We all know of a friend, relative or neighbor who as a result of the economy or personal circumstances is not able to make the house payments or whose house is worth substantially less than the amount owed on the home loan.

Arizona and a small minority of other states have adopted laws that protect homeowners to a varying degree from personal liability after losing a home to foreclosure. Arizona’s anti-deficiency law found in Arizona Statute § 33-814(G) is best illustrated by an example:

1.Original purchase price of home    $200,000
2.Down payment: 10%    $20,000
3.Amount borrowed and current balance owned    $180,000
4.Current value of the house and the amount at which the house was sold at foreclosure    $150,000
5.Amount outstanding and due and owing to the bank on the money borrowed (“Deficiency”)    $30,000

The bank wants all of the money back it loaned to the homeowner and is $30,000 short when the property was sold at a foreclosure sale. This is termed a Deficiency.

Arizona law protects the homeowner from the bank’s claim for Deficiency if (1) the residence consists of a property on 2.5 acres or less, (2) the property is restricted to and used as a single-family or dual-family dwelling, and (3) the money borrowed from the bank was used to purchase the home.  Under these circumstances, the bank cannot pursue the homeowner for the $30,000 Deficiency even if the value of the house as sold at the foreclosure sale is less than the amount owed.

In common language, most individuals refer to the home loan as a mortgage. Arizona has adopted a deed of trust statute, and deeds of trust in Arizona generally have replaced the use of mortgages.

Deeds of trust are popular for lenders because the foreclosure (1) takes place without court action and (2) can be quickly accomplished, generally about 90 days after the Notice of the Trustee Sale.

In order to initiate a trustee sale, the bank must (1) record the Notice of Trustee’s Sale at least 91 days before the date of sale; (2) mail a copy of the notice to the homeowner within five (5) days after the Notice of Trustee’s Sale is recorded; (3) mail a copy of notice to all other parties having a recorded interest in the property; (4) post a copy of the notice on the property in a conspicuous place at least 20 days prior to the sale; and (5) publish the notice in a newspaper in a county where the property is located at least once a week for four consecutive weeks until at least ten days before the sale is held.

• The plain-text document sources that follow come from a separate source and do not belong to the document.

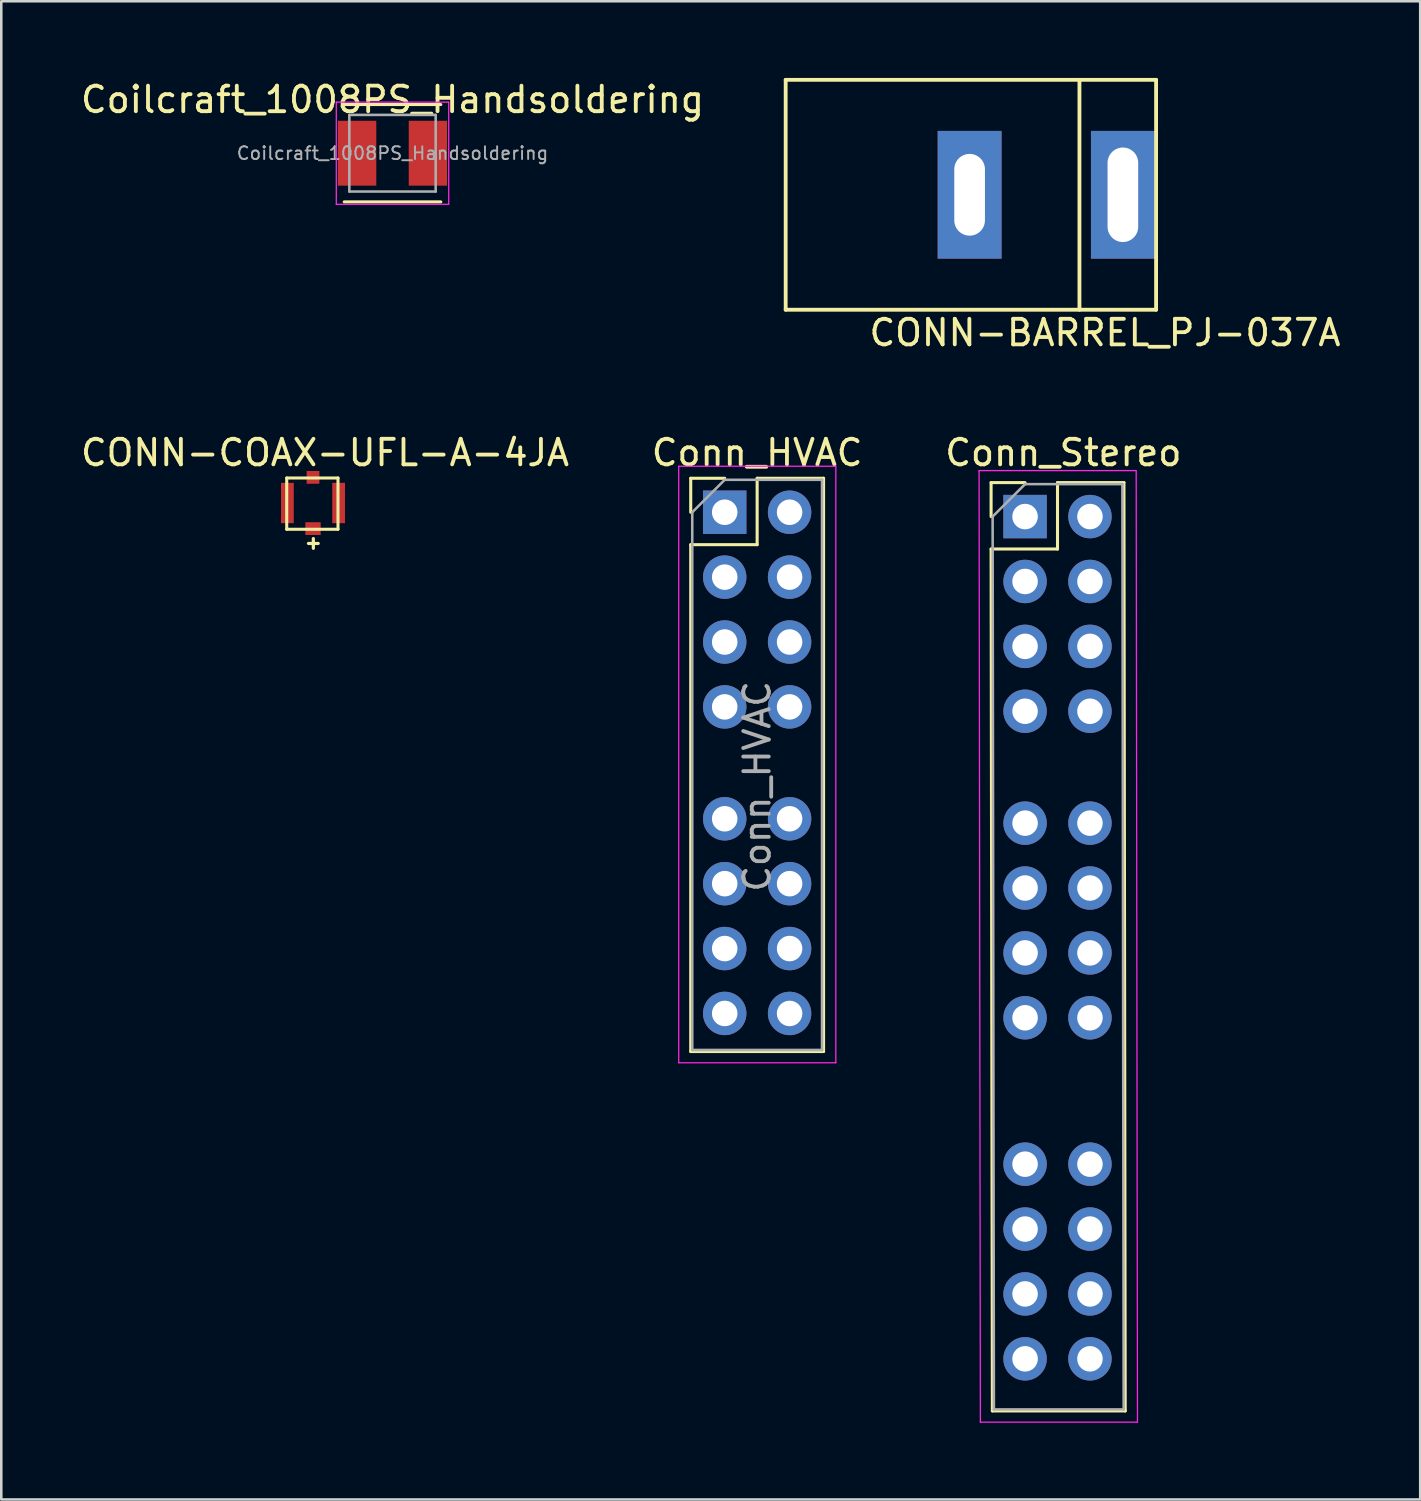
<source format=kicad_pcb>
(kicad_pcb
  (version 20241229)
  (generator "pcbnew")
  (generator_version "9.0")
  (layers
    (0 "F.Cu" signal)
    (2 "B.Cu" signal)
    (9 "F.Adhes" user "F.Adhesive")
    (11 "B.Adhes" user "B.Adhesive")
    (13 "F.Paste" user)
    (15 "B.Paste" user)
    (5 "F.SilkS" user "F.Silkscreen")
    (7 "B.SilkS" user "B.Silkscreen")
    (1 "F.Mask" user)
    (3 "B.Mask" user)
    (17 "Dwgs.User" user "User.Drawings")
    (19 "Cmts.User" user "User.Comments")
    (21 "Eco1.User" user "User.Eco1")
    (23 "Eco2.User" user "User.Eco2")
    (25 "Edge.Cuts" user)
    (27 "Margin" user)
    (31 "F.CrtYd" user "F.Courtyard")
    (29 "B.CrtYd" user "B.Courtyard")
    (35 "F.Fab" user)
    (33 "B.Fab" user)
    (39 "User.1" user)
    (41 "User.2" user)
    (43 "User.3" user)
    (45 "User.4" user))
  (footprint "Coilcraft_1008PS_Handsoldering"
    (layer "F.Cu")
    (at 12.315 2.948)
    (property "Reference" "Coilcraft_1008PS_Handsoldering" (at 0 -2.1 0) (layer "F.SilkS") (effects (font (size 1 1) (thickness 0.15))))
    (attr smd)
    (fp_line (start -1.89 -1.905) (end 1.89 -1.905) (stroke (width 0.12) (type solid)) (layer "F.SilkS"))
    (fp_line (start -1.89 1.905) (end 1.89 1.905) (stroke (width 0.12) (type solid)) (layer "F.SilkS"))
    (fp_line (start -2.2 -2) (end -2.2 2) (stroke (width 0.05) (type solid)) (layer "F.CrtYd"))
    (fp_line (start -2.2 -2) (end 2.2 -2) (stroke (width 0.05) (type solid)) (layer "F.CrtYd"))
    (fp_line (start -2.2 2) (end 2.2 2) (stroke (width 0.05) (type solid)) (layer "F.CrtYd"))
    (fp_line (start 2.2 -2) (end 2.2 2) (stroke (width 0.05) (type solid)) (layer "F.CrtYd"))
    (fp_line (start -1.69 -1.5) (end 1.69 -1.5) (stroke (width 0.1) (type solid)) (layer "F.Fab"))
    (fp_line (start -1.69 1.5) (end -1.69 -1.5) (stroke (width 0.1) (type solid)) (layer "F.Fab"))
    (fp_line (start 1.69 -1.5) (end 1.69 1.5) (stroke (width 0.1) (type solid)) (layer "F.Fab"))
    (fp_line (start 1.69 1.5) (end -1.69 1.5) (stroke (width 0.1) (type solid)) (layer "F.Fab"))
    (fp_text user "${REFERENCE}" (at 0 0 0) (layer "F.Fab") (effects (font (size 0.5 0.5) (thickness 0.075))))
    (pad "1" smd rect (at -0.635 0) (size 1.5 2.54) (drill (offset -0.75 0)) (layers "F.Cu" "F.Mask" "F.Paste"))
    (pad "2" smd rect (at 0.635 0) (size 1.5 2.54) (drill (offset 0.75 0)) (layers "F.Cu" "F.Mask" "F.Paste")))
  (footprint "Conn_Stereo"
    (layer "F.Cu")
    (at 37.077 17.172)
    (property "Reference" "Conn_Stereo" (at 1.5 -2.5 0) (layer "F.SilkS") (effects (font (size 1 1) (thickness 0.15))))
    (attr through_hole)
    (fp_line (start -1.33 -1.33) (end 0 -1.33) (stroke (width 0.12) (type solid)) (layer "F.SilkS"))
    (fp_line (start -1.33 0) (end -1.33 -1.33) (stroke (width 0.12) (type solid)) (layer "F.SilkS"))
    (fp_line (start -1.33 1.27) (end -1.28 35.01) (stroke (width 0.12) (type solid)) (layer "F.SilkS"))
    (fp_line (start -1.33 1.27) (end 1.27 1.27) (stroke (width 0.12) (type solid)) (layer "F.SilkS"))
    (fp_line (start -1.28 35.01) (end 3.92 35.01) (stroke (width 0.12) (type solid)) (layer "F.SilkS"))
    (fp_line (start 1.27 -1.33) (end 3.87 -1.33) (stroke (width 0.12) (type solid)) (layer "F.SilkS"))
    (fp_line (start 1.27 1.27) (end 1.27 -1.33) (stroke (width 0.12) (type solid)) (layer "F.SilkS"))
    (fp_line (start 3.87 -1.33) (end 3.92 35.01) (stroke (width 0.12) (type solid)) (layer "F.SilkS"))
    (fp_line (start -1.8 -1.8) (end -1.75 35.45) (stroke (width 0.05) (type solid)) (layer "F.CrtYd"))
    (fp_line (start -1.75 35.45) (end 4.4 35.45) (stroke (width 0.05) (type solid)) (layer "F.CrtYd"))
    (fp_line (start 4.35 -1.8) (end -1.8 -1.8) (stroke (width 0.05) (type solid)) (layer "F.CrtYd"))
    (fp_line (start 4.4 35.45) (end 4.35 -1.8) (stroke (width 0.05) (type solid)) (layer "F.CrtYd"))
    (fp_line (start -1.27 0) (end 0 -1.27) (stroke (width 0.1) (type solid)) (layer "F.Fab"))
    (fp_line (start -1.22 34.95) (end -1.27 0) (stroke (width 0.1) (type solid)) (layer "F.Fab"))
    (fp_line (start 0 -1.27) (end 3.81 -1.27) (stroke (width 0.1) (type solid)) (layer "F.Fab"))
    (fp_line (start 3.81 -1.27) (end 3.86 34.95) (stroke (width 0.1) (type solid)) (layer "F.Fab"))
    (fp_line (start 3.86 34.95) (end -1.22 34.95) (stroke (width 0.1) (type solid)) (layer "F.Fab"))
    (pad "1" thru_hole rect (at 0 0) (size 1.7 1.7) (drill 1) (layers "*.Cu" "*.Mask"))
    (pad "2" thru_hole oval (at 0 2.54) (size 1.7 1.7) (drill 1) (layers "*.Cu" "*.Mask"))
    (pad "3" thru_hole oval (at 0 5.08) (size 1.7 1.7) (drill 1) (layers "*.Cu" "*.Mask"))
    (pad "4" thru_hole oval (at 0 7.62) (size 1.7 1.7) (drill 1) (layers "*.Cu" "*.Mask"))
    (pad "5" thru_hole oval (at 0 12) (size 1.7 1.7) (drill 1) (layers "*.Cu" "*.Mask"))
    (pad "6" thru_hole oval (at 0 14.54) (size 1.7 1.7) (drill 1) (layers "*.Cu" "*.Mask"))
    (pad "7" thru_hole oval (at 0 17.08) (size 1.7 1.7) (drill 1) (layers "*.Cu" "*.Mask"))
    (pad "8" thru_hole oval (at 0 19.62) (size 1.7 1.7) (drill 1) (layers "*.Cu" "*.Mask"))
    (pad "9" thru_hole oval (at 0 25.35) (size 1.7 1.7) (drill 1) (layers "*.Cu" "*.Mask"))
    (pad "10" thru_hole oval (at 0 27.89) (size 1.7 1.7) (drill 1) (layers "*.Cu" "*.Mask"))
    (pad "11" thru_hole oval (at 0 30.43) (size 1.7 1.7) (drill 1) (layers "*.Cu" "*.Mask"))
    (pad "12" thru_hole oval (at 0 32.97) (size 1.7 1.7) (drill 1) (layers "*.Cu" "*.Mask"))
    (pad "13" thru_hole oval (at 2.54 0) (size 1.7 1.7) (drill 1) (layers "*.Cu" "*.Mask"))
    (pad "14" thru_hole oval (at 2.54 2.54) (size 1.7 1.7) (drill 1) (layers "*.Cu" "*.Mask"))
    (pad "15" thru_hole oval (at 2.54 5.08) (size 1.7 1.7) (drill 1) (layers "*.Cu" "*.Mask"))
    (pad "16" thru_hole oval (at 2.54 7.62) (size 1.7 1.7) (drill 1) (layers "*.Cu" "*.Mask"))
    (pad "17" thru_hole oval (at 2.54 12) (size 1.7 1.7) (drill 1) (layers "*.Cu" "*.Mask"))
    (pad "18" thru_hole oval (at 2.54 14.54) (size 1.7 1.7) (drill 1) (layers "*.Cu" "*.Mask"))
    (pad "19" thru_hole oval (at 2.54 17.08) (size 1.7 1.7) (drill 1) (layers "*.Cu" "*.Mask"))
    (pad "20" thru_hole oval (at 2.54 19.62) (size 1.7 1.7) (drill 1) (layers "*.Cu" "*.Mask"))
    (pad "21" thru_hole oval (at 2.54 25.35) (size 1.7 1.7) (drill 1) (layers "*.Cu" "*.Mask"))
    (pad "22" thru_hole oval (at 2.54 27.89) (size 1.7 1.7) (drill 1) (layers "*.Cu" "*.Mask"))
    (pad "23" thru_hole oval (at 2.54 30.43) (size 1.7 1.7) (drill 1) (layers "*.Cu" "*.Mask"))
    (pad "24" thru_hole oval (at 2.54 32.97) (size 1.7 1.7) (drill 1) (layers "*.Cu" "*.Mask")))
  (footprint "CONN-BARREL_PJ-037A"
    (layer "F.Cu")
    (at 37.306 4.675)
    (property "Reference" "CONN-BARREL_PJ-037A" (at 2.9 5.3 0) (layer "F.SilkS") (effects (font (size 1 1) (thickness 0.15))))
    (attr through_hole)
    (fp_line (start -9.6 -4.6) (end -9.6 4.4) (stroke (width 0.15) (type solid)) (layer "F.SilkS"))
    (fp_line (start -9.6 4.4) (end 4.9 4.4) (stroke (width 0.15) (type solid)) (layer "F.SilkS"))
    (fp_line (start 1.9 -4.6) (end 1.9 4.4) (stroke (width 0.15) (type solid)) (layer "F.SilkS"))
    (fp_line (start 4.9 -4.6) (end -9.6 -4.6) (stroke (width 0.15) (type solid)) (layer "F.SilkS"))
    (fp_line (start 4.9 4.4) (end 4.9 -4.6) (stroke (width 0.15) (type solid)) (layer "F.SilkS"))
    (pad "1" thru_hole rect (at 3.6 -0.1) (size 2.5 5) (drill oval 1.2 3.7) (layers "*.Cu" "*.Mask"))
    (pad "2" thru_hole rect (at -2.4 -0.1) (size 2.5 5) (drill oval 1.2 3.2) (layers "*.Cu" "*.Mask")))
  (footprint "Conn_HVAC"
    (layer "F.Cu")
    (at 25.319 17.002)
    (property "Reference" "Conn_HVAC" (at 1.27 -2.33 0) (layer "F.SilkS") (effects (font (size 1 1) (thickness 0.15))))
    (attr through_hole)
    (fp_line (start -1.33 -1.33) (end 0 -1.33) (stroke (width 0.12) (type solid)) (layer "F.SilkS"))
    (fp_line (start -1.33 0) (end -1.33 -1.33) (stroke (width 0.12) (type solid)) (layer "F.SilkS"))
    (fp_line (start -1.33 1.27) (end -1.33 21.11) (stroke (width 0.12) (type solid)) (layer "F.SilkS"))
    (fp_line (start -1.33 1.27) (end 1.27 1.27) (stroke (width 0.12) (type solid)) (layer "F.SilkS"))
    (fp_line (start -1.33 21.11) (end 3.87 21.11) (stroke (width 0.12) (type solid)) (layer "F.SilkS"))
    (fp_line (start 1.27 -1.33) (end 3.87 -1.33) (stroke (width 0.12) (type solid)) (layer "F.SilkS"))
    (fp_line (start 1.27 1.27) (end 1.27 -1.33) (stroke (width 0.12) (type solid)) (layer "F.SilkS"))
    (fp_line (start 3.87 -1.33) (end 3.87 21.11) (stroke (width 0.12) (type solid)) (layer "F.SilkS"))
    (fp_line (start -1.8 -1.8) (end -1.8 21.55) (stroke (width 0.05) (type solid)) (layer "F.CrtYd"))
    (fp_line (start -1.8 21.55) (end 4.35 21.55) (stroke (width 0.05) (type solid)) (layer "F.CrtYd"))
    (fp_line (start 4.35 -1.8) (end -1.8 -1.8) (stroke (width 0.05) (type solid)) (layer "F.CrtYd"))
    (fp_line (start 4.35 21.55) (end 4.35 -1.8) (stroke (width 0.05) (type solid)) (layer "F.CrtYd"))
    (fp_line (start -1.27 0) (end 0 -1.27) (stroke (width 0.1) (type solid)) (layer "F.Fab"))
    (fp_line (start -1.27 21.05) (end -1.27 0) (stroke (width 0.1) (type solid)) (layer "F.Fab"))
    (fp_line (start 0 -1.27) (end 3.81 -1.27) (stroke (width 0.1) (type solid)) (layer "F.Fab"))
    (fp_line (start 3.81 -1.27) (end 3.81 21.05) (stroke (width 0.1) (type solid)) (layer "F.Fab"))
    (fp_line (start 3.81 21.05) (end -1.27 21.05) (stroke (width 0.1) (type solid)) (layer "F.Fab"))
    (fp_text user "${REFERENCE}" (at 1.27 10.73 90) (layer "F.Fab") (effects (font (size 1 1) (thickness 0.15))))
    (pad "1" thru_hole oval (at 0 19.62) (size 1.7 1.7) (drill 1) (layers "*.Cu" "*.Mask"))
    (pad "2" thru_hole oval (at 0 17.08) (size 1.7 1.7) (drill 1) (layers "*.Cu" "*.Mask"))
    (pad "3" thru_hole oval (at 0 14.54) (size 1.7 1.7) (drill 1) (layers "*.Cu" "*.Mask"))
    (pad "4" thru_hole oval (at 0 12) (size 1.7 1.7) (drill 1) (layers "*.Cu" "*.Mask"))
    (pad "5" thru_hole oval (at 0 7.62) (size 1.7 1.7) (drill 1) (layers "*.Cu" "*.Mask"))
    (pad "6" thru_hole oval (at 0 5.08) (size 1.7 1.7) (drill 1) (layers "*.Cu" "*.Mask"))
    (pad "7" thru_hole oval (at 0 2.54) (size 1.7 1.7) (drill 1) (layers "*.Cu" "*.Mask"))
    (pad "8" thru_hole rect (at 0 0) (size 1.7 1.7) (drill 1) (layers "*.Cu" "*.Mask"))
    (pad "9" thru_hole oval (at 2.54 19.62) (size 1.7 1.7) (drill 1) (layers "*.Cu" "*.Mask"))
    (pad "10" thru_hole oval (at 2.54 17.08) (size 1.7 1.7) (drill 1) (layers "*.Cu" "*.Mask"))
    (pad "11" thru_hole oval (at 2.54 14.54) (size 1.7 1.7) (drill 1) (layers "*.Cu" "*.Mask"))
    (pad "12" thru_hole oval (at 2.54 12) (size 1.7 1.7) (drill 1) (layers "*.Cu" "*.Mask"))
    (pad "13" thru_hole oval (at 2.54 7.62) (size 1.7 1.7) (drill 1) (layers "*.Cu" "*.Mask"))
    (pad "14" thru_hole oval (at 2.54 5.08) (size 1.7 1.7) (drill 1) (layers "*.Cu" "*.Mask"))
    (pad "15" thru_hole oval (at 2.54 2.54) (size 1.7 1.7) (drill 1) (layers "*.Cu" "*.Mask"))
    (pad "16" thru_hole oval (at 2.54 0) (size 1.7 1.7) (drill 1) (layers "*.Cu" "*.Mask")))
  (footprint "CONN-COAX-UFL-A-4JA"
    (layer "F.Cu")
    (at 9.203 16.64)
    (property "Reference" "CONN-COAX-UFL-A-4JA" (at 0.47 -1.968 0) (layer "F.SilkS") (effects (font (size 1 1) (thickness 0.15))))
    (attr through_hole)
    (fp_line (start -1.029 -0.978) (end -1.029 1.029) (stroke (width 0.12) (type solid)) (layer "F.SilkS"))
    (fp_line (start -1.029 1.029) (end 0.978 1.029) (stroke (width 0.12) (type solid)) (layer "F.SilkS"))
    (fp_line (start 0.978 -0.978) (end -1.029 -0.978) (stroke (width 0.12) (type solid)) (layer "F.SilkS"))
    (fp_line (start 0.978 1.029) (end 0.978 -0.978) (stroke (width 0.12) (type solid)) (layer "F.SilkS"))
    (fp_text user "+" (at 0.013 1.549 0) (layer "F.SilkS") (effects (font (size 0.5 0.5) (thickness 0.125))))
    (pad "1" smd trapezoid (at -1.003 0) (size 0.5 1.58) (layers "F.Cu" "F.Mask" "F.Paste"))
    (pad "1" smd trapezoid (at 0 -1.003) (size 0.5 0.5) (layers "F.Cu" "F.Mask" "F.Paste"))
    (pad "1" smd trapezoid (at 1.003 0) (size 0.5 1.58) (layers "F.Cu" "F.Mask" "F.Paste"))
    (pad "2" smd trapezoid (at 0 1.003) (size 0.6 0.5) (layers "F.Cu" "F.Mask" "F.Paste")))
  (gr_rect
    (start -3 -3)
    (end 52.545 55.647)
    (stroke (width 0.1) (type default))
    (fill no)
    (layer "Edge.Cuts")))
</source>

In certain instances, prior to recording the deed of trust, the lender must attempt to contact the homeowner to explore options that avoid foreclosure. This recent requirement, however, does not apply to loans purchased or serviced by federal, state or local housing agencies such as the Federal National Mortgage Association, Federal Home Loan Mortgage Corporation or mortgages that were collateralized as securities.3

The Arizona Supreme Court in the famous Baker vs. Gardner  caseheld that any lender holding a deed of trust on a residence may not waive the purchase money security and sue to collect a Deficiency (as in our $30,000 example). The objective in enacting A.R.S. § 33-814(G) was to “abolish the personal liability of those who give deeds of trust encumbering properties of 2.5 acres or less and used for single-family or two-family dwellings.” This anti-Deficiency protection is also applicable to investor-owned residential properties. So, too, the anti-Deficiency protection is available in the event the homeowner renews or refinances the residence.

Second Deeds of Trust and Home Equity Loans

Complications arise in connection with subordinate deeds of trust and home equity loans. The homeowner cannot be sued by the lien holder if the second loan was also a part of the purchase money transaction. If, however, the second loan is used to purchase a car or boat or for personal expenses, etc., the homeowner generally will be sued for the Deficiency. In the case of second mortgages and deeds of trust, homeowners should consult an attorney to ascertain their rights.

Other Liabilities of Homeowners

If a homeowner has damaged the property or physically abused or destroyed it, the homeowner can be sued by the lender for damages. Therefore, it is important to maintain insurance coverage until the trustee sale is completed.

Homeowner Association (“HOA”) fees generally are the personal liability of the homeowner, and initiation of a foreclosure proceeding on the property does not eliminate that obligation. The homeowner often will be sued for such delinquent fees. Therefore, HOA fees must be paid until the trustee sale is completed.

Homeowner Options

If the homeowner is exposed to a potential Deficiency, various options could and should be considered, including (1) a short sale of the property with consent and waiver of claims by all lien holders; (2) deed in lieu of foreclosure, i.e. giving the property back to the lender in consideration of the lender waiving all claims; (3) loan modification efforts with the lender; and (4) in extreme cases, filing personal bankruptcy.

Each and every one of the above initiatives has long-term consequences on the homeowner’s lifestyle: ability to purchase items on credit, self-esteem and quality of life will all be affected. Any homeowner faced with a bank claiming a Deficiency should see an attorney unless the fact pattern falls squarely within the anti-Deficiency protections under Arizona law. A full array of rights, duties, responsibilities and practical strategies should be explored.